課題: 「Газонокосилки электрические」を含む行から資料の最後の行までを、両端も含めて一字も変えずに出力してください。画像は回答に入れないでください。

提供資料:
------------------------------------------------
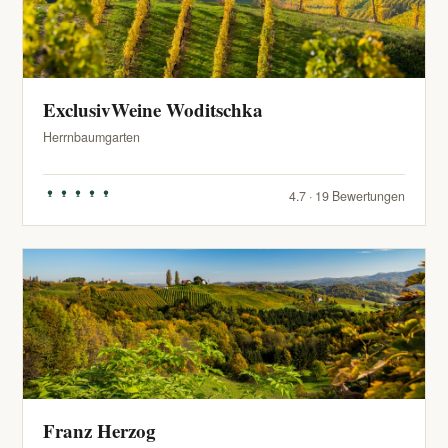
ExclusivWeine Woditschka
Herrnbaumgarten
4.7 · 19 Bewertungen
Franz Herzog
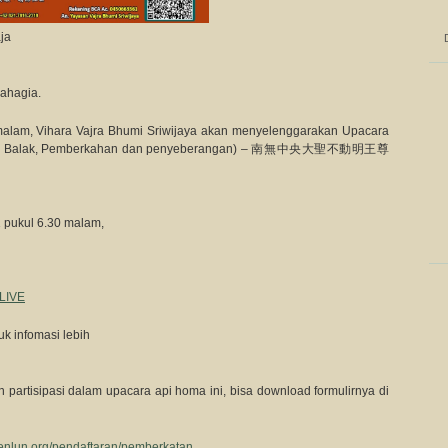
ja
ahagia.
alam, Vihara Vajra Bhumi Sriwijaya akan menyelenggarakan Upacara
(Tolak Balak, Pemberkahan dan penyeberangan) – 南無中央大聖不動明王尊
 pukul 6.30 malam,
LIVE
uk infomasi lebih
 partisipasi dalam upacara api homa ini, bisa download formulirnya di
henlun.org/pendaftaran/pemberkatan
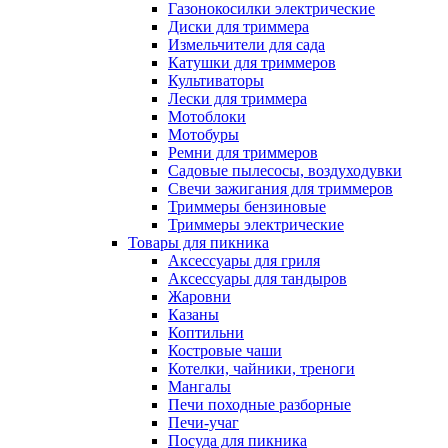
Газонокосилки электрические
Диски для триммера
Измельчители для сада
Катушки для триммеров
Культиваторы
Лески для триммера
Мотоблоки
Мотобуры
Ремни для триммеров
Садовые пылесосы, воздуходувки
Свечи зажигания для триммеров
Триммеры бензиновые
Триммеры электрические
Товары для пикника
Аксессуары для гриля
Аксессуары для тандыров
Жаровни
Казаны
Коптильни
Костровые чаши
Котелки, чайники, треноги
Мангалы
Печи походные разборные
Печи-учаг
Посуда для пикника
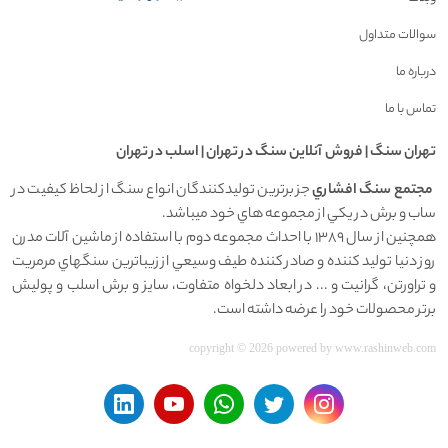
سوالات متداول
درباره ما
تماس با ما
تهران سنگ | فروش آنلاين سنگ در تهران | اسلب در تهران
مجتمع سنگ افشاري
جز برترين توليدکنندگان انواع سنگ از لحاظ کيفيت در
ساب و برش در يکي از مجموعه هاي خود ميباشد.
همچنين از سال 1389 با احداث مجموعه دوم با استفاده از ماشين آلات مدرن
روز دنيا توليد کننده و صادر کننده طيف وسيعي از زيباترين سنگهاي مرمريت
و تراورتن، گرانيت و ... در ابعاد دلخواه متفاوت، سايز و برش اسلب و پوليش
برتر محصولات خود را عرضه داشته است.
copyright © 2026 powered by
www.rashinweb.com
------------------------------------------------
回答:
Газонокосилки электрические
Диски для триммера
Измельчители для сада
Катушки для триммеров
Культиваторы
Лески для триммера
Мотоблоки
Мотобуры
Ремни для триммеров
Садовые пылесосы, воздуходувки
Свечи зажигания для триммеров
Триммеры бензиновые
Триммеры электрические
Товары для пикника
Аксессуары для гриля
Аксессуары для тандыров
Жаровни
Казаны
Коптильни
Костровые чаши
Котелки, чайники, треноги
Мангалы
Печи походные разборные
Печи-учаг
Посуда для пикника
سوالات متداول
درباره ما
تماس با ما
تهران سنگ | فروش آنلاين سنگ در تهران | اسلب در تهران
مجتمع سنگ افشاري
جز برترين توليدکنندگان انواع سنگ از لحاظ کيفيت در
ساب و برش در يکي از مجموعه هاي خود ميباشد.
همچنين از سال 1389 با احداث مجموعه دوم با استفاده از ماشين آلات مدرن
روز دنيا توليد کننده و صادر کننده طيف وسيعي از زيباترين سنگهاي مرمريت
و تراورتن، گرانيت و ... در ابعاد دلخواه متفاوت، سايز و برش اسلب و پوليش
برتر محصولات خود را عرضه داشته است.
copyright © 2026 powered by
www.rashinweb.com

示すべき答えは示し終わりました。